- _Task item_: Reproduce verbatim the portion of the passage on state cleanup remedies below that runs from "There were sites, however, where" to "or more years.".

== Supplied passage

Review of the EPA/ASTSWMO data suggests the major focus of states in remedy choice is off-site containment, with 61 percent of reported sites choosing it as a predominant remedy. (See Table S.) In some states; e.g., South Dakota, Rhode Island, and Alabama, off-site containment was the major remedy at 90 to 100 percent of all reported sites. (See Table T.) A few states focused equally on other remedies, with, for example, 100 percent of California sites (in the ASTSWM0 data base) choosing site security as major remedy and 76 percent of sites in Kansas using on-site treatment. The major crafts in demand were, therefore, most likely laborers, operators, and truck drivers and/or railroad personnel. Most actions took less than a year and cost between $300,000 and $400,000.⁴⁷ Among 4,000 predominant remedies across 31 sites in the data base, containment methods accounted for 76 percent of all predominant remedies, with 80 percent of the containments being off-site. (See Table S.)

Duration of Activities. A majority of state response actions reported in the EPA/ASTSWMO/ Kensington data base took less than a year to complete. At least half the response actions for 19 of 27 states reporting on duration were of less than a year's duration. (See Table U.) For five states, 80 percent or more of response actions lasted less than a year.

There were sites, however, where cleanup lasted three years or more -- nine percent of the total number of sites for which duration was reported (562 of 5,904 sites). Over half of these "long-term" sites (306) were in New Jersey. Another 136 were in Illinois, Massachusetts and South Dakota. Thus, just four states accounted for nearly 80 percent of all the sites where cleanup lasted for three years or more. Nine of the 27 states reporting on duration had no sites at all with remediation lasting three or more years.

====
== Record excerpts

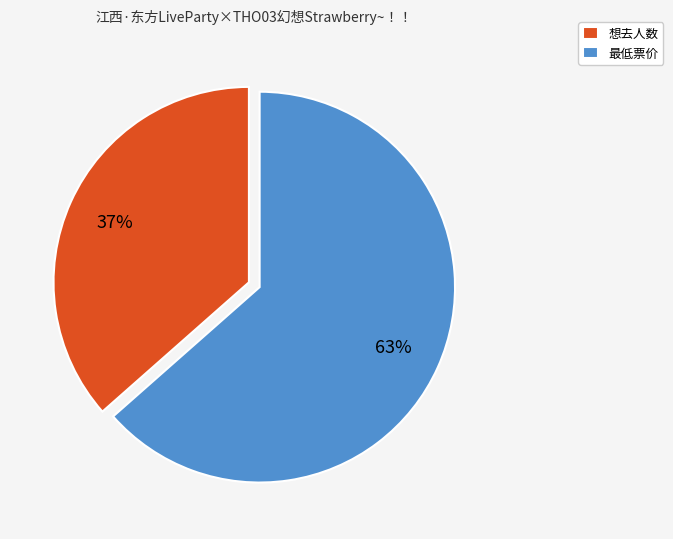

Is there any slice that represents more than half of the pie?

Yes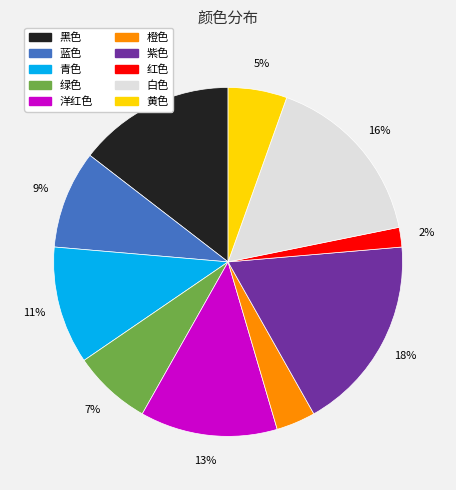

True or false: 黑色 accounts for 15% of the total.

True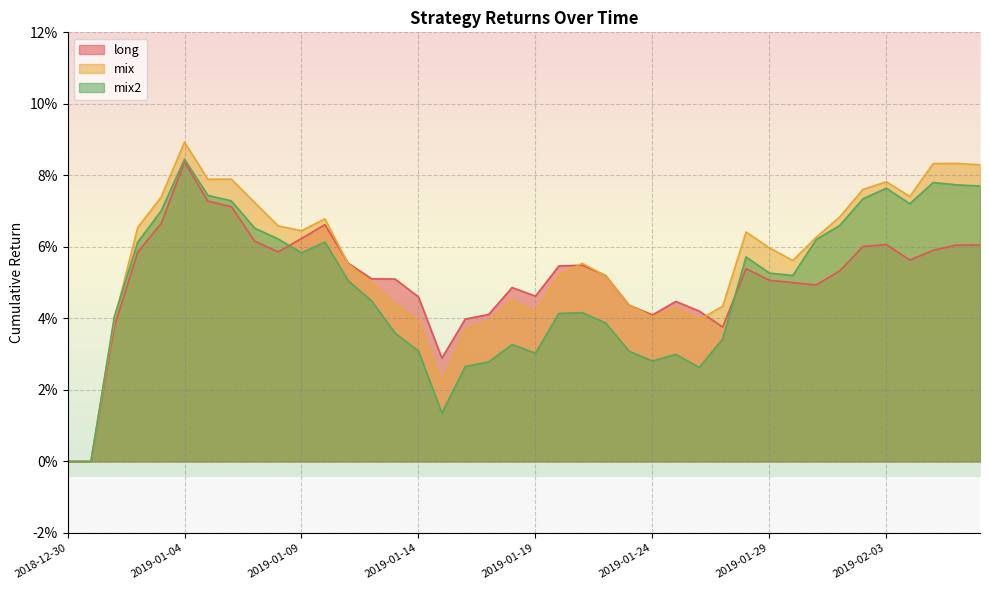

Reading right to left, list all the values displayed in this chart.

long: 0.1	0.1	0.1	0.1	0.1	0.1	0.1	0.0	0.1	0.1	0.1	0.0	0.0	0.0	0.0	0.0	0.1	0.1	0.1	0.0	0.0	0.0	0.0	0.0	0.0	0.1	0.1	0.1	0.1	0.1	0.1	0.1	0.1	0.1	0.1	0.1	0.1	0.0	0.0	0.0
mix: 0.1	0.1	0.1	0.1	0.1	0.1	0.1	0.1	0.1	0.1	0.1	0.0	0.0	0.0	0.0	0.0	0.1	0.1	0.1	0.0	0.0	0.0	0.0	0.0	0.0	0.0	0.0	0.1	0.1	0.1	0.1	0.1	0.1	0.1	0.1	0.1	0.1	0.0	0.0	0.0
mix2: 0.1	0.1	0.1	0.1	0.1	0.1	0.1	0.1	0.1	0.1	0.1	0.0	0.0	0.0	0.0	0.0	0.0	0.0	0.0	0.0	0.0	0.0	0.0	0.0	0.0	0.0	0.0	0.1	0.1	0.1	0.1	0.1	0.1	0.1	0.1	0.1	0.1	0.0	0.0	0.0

====

- _Your solution_:
There were sites, however, where cleanup lasted three years or more -- nine percent of the total number of sites for which duration was reported (562 of 5,904 sites). Over half of these "long-term" sites (306) were in New Jersey. Another 136 were in Illinois, Massachusetts and South Dakota. Thus, just four states accounted for nearly 80 percent of all the sites where cleanup lasted for three years or more. Nine of the 27 states reporting on duration had no sites at all with remediation lasting three or more years.